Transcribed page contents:
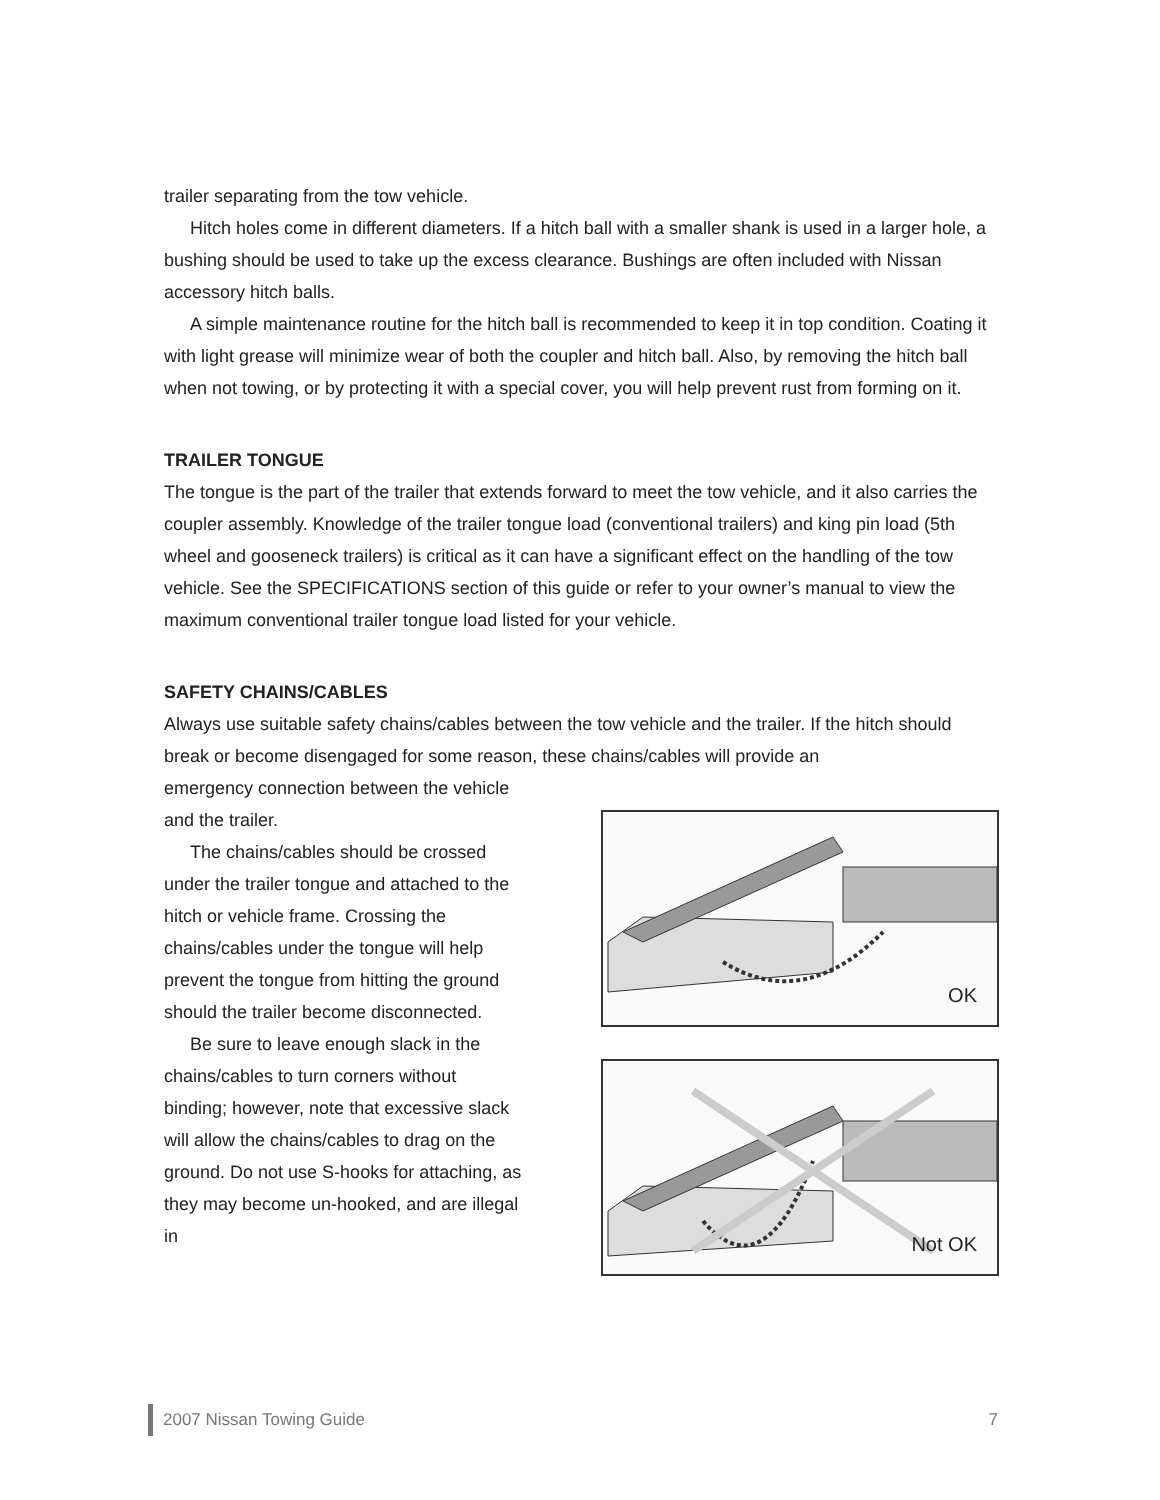trailer separating from the tow vehicle.
Hitch holes come in different diameters. If a hitch ball with a smaller shank is used in a larger hole, a bushing should be used to take up the excess clearance. Bushings are often included with Nissan accessory hitch balls.
A simple maintenance routine for the hitch ball is recommended to keep it in top condition. Coating it with light grease will minimize wear of both the coupler and hitch ball. Also, by removing the hitch ball when not towing, or by protecting it with a special cover, you will help prevent rust from forming on it.
TRAILER TONGUE
The tongue is the part of the trailer that extends forward to meet the tow vehicle, and it also carries the coupler assembly. Knowledge of the trailer tongue load (conventional trailers) and king pin load (5th wheel and gooseneck trailers) is critical as it can have a significant effect on the handling of the tow vehicle. See the SPECIFICATIONS section of this guide or refer to your owner’s manual to view the maximum conventional trailer tongue load listed for your vehicle.
SAFETY CHAINS/CABLES
Always use suitable safety chains/cables between the tow vehicle and the trailer. If the hitch should break or become disengaged for some reason, these chains/cables will provide an
emergency connection between the vehicle and the trailer.
The chains/cables should be crossed under the trailer tongue and attached to the hitch or vehicle frame. Crossing the chains/cables under the tongue will help prevent the tongue from hitting the ground should the trailer become disconnected.
Be sure to leave enough slack in the chains/cables to turn corners without binding; however, note that excessive slack will allow the chains/cables to drag on the ground. Do not use S-hooks for attaching, as they may become un-hooked, and are illegal in
OK
Not OK
2007 Nissan Towing Guide 7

» AIM OF THE EXERCISE: Only the lines with the string "will" are wanted; pick them out of the records above and copy them.

» RESULT:
A simple maintenance routine for the hitch ball is recommended to keep it in top condition. Coating it with light grease will minimize wear of both the coupler and hitch ball. Also, by removing the hitch ball when not towing, or by protecting it with a special cover, you will help prevent rust from forming on it.
Always use suitable safety chains/cables between the tow vehicle and the trailer. If the hitch should break or become disengaged for some reason, these chains/cables will provide an
The chains/cables should be crossed under the trailer tongue and attached to the hitch or vehicle frame. Crossing the chains/cables under the tongue will help prevent the tongue from hitting the ground should the trailer become disconnected.
Be sure to leave enough slack in the chains/cables to turn corners without binding; however, note that excessive slack will allow the chains/cables to drag on the ground. Do not use S-hooks for attaching, as they may become un-hooked, and are illegal in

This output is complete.